Daneben war es uns auch wichtig, Netzwerke zu schaffen und Informationen weiterzuleiten. Im Gegensatz zu der Unterbringung 2015 wurde in Eckental niemand in offiziellen Unterkünften für Geflüchtete untergebracht, sondern sie kamen auf privaten Wegen hierher. Das heißt, FLEck e.V. musste zunächst herausfinden, wer bei wem untergebracht war und was gebraucht wurde. Wir etablierten regelmäßige Informations- und Austauschtreffen im evangelischen Gemeindehaus in Forth sowie E-Mail-Verteiler und Chat-Gruppen für Geflüchtete, aber auch für Gastgeber:innen, wobei eng mit ehrenamtlichen Übersetzer:innen und unter anderem mit Schulen, Krankenkassen, Vereinen u.v.m. zusammen gearbeitet wurde. Auch psychologische Betreuung tat Not und konnte in Zusammenarbeit mit der Kirche schnell organisiert werden. Ein großer Teil der Hilfsaktionen war – noch im Schatten von Corona – für uns ein erheblicher Kraftakt. Und auch wenn die deutschen zuständigen Behörden relativ gut reagierten, war und ist es dennoch nicht einfach, den Formular-Dschungel von Jobcenter, Rathaus, Sozialamt, Ausländerbehörde & Co., deren Zuständigkeiten kurzfristig wechselten, zu durchdringen. Die ukrainischen Strukturen sind unseren zwar in gewisser Weise ähnlich, aber der Teufel steckt im Detail: in fremden Buchstaben oder auch anderen Gesundheits- und Schulsystemen etc.
FLEck e.V. doppelt aktiv
Und eines darf über dem allen nicht vergessen werden: um in den überregionalen Aufnahmezentren Platz zu schaffen, wurden weitere Geflüchtete in unsere drei Unterkünfte in Eckental verlegt, wo wieder enger zusammengerückt werden musste. Dies stellte unsere Flüchtlingsarbeit vor zusätzliche Herausforderungen, denn voll besetzte Unterkünfte bringen viele individuelle Hintergründe und Problemfelder mit sich, neue Geflüchtete kamen z.B. von der Elfenbeinküste, aus Weißrussland oder aus Kuba und Afghanistan. Von denjenigen Geflüchteten, die schon länger hier leben, helfen inzwischen viele ehrenamtlich mit, um den Ukrainern das Leben zu erleichtern: vom Kuchen backen für das Begegnungscafé über Hilfen beim Übersetzen bis hin zum Transport der vielen hundert Sachspenden. Es herrschte und herrscht eine große Empathie unter allen Eckentaler:innen: Groß und Klein, Alt und Jung, Alteingesessene, Zugezogene und Neubürger. Darüber freuen wir von FLEck e.V. uns riesig!

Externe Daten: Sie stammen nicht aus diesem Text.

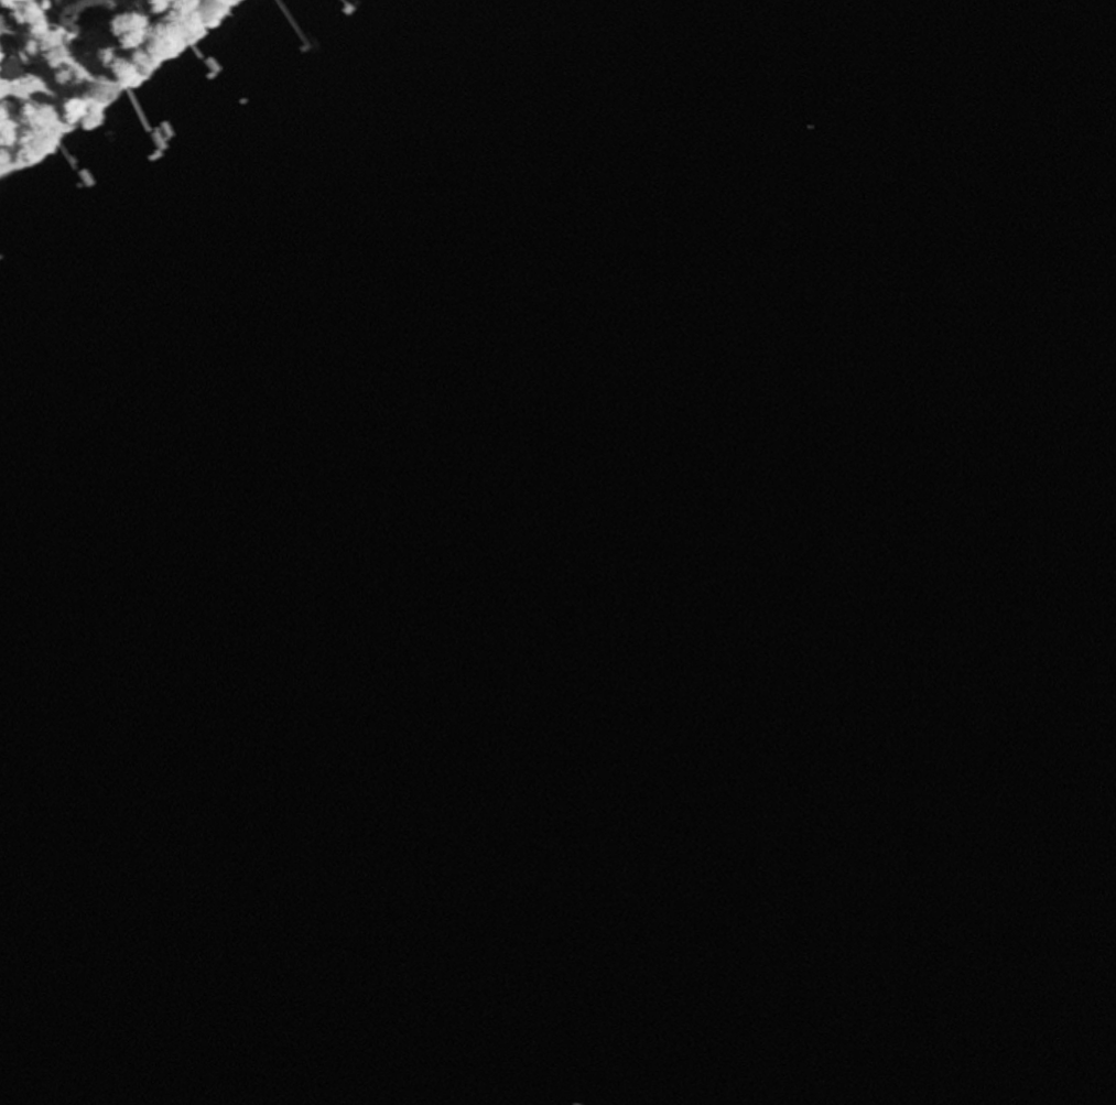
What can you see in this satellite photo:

Eckental belegt mit diesem konstruktiven Miteinander, dass wir im Gegensatz zu manch anderer Stadt oder Gemeinde mit seinem aktiven Einsatz und Integrationswillen auf dem richtigen Weg sind. Dies zeigt sich nicht zuletzt darin, dass viele der schon länger hier lebenden Geflüchteten inzwischen arbeiten oder in Ausbildung sind, sehr viele davon im Altenpflegebereich, in der ärztlichen Versorgung oder im Handwerk. Hier konnten viele Ehrenamtliche beweisen, dass viel Arbeit, Engagement und Zeit mit dem belohnt werden, was hier gebraucht wird: ein tolerantes interkulturelles Miteinander zum Wohle aller.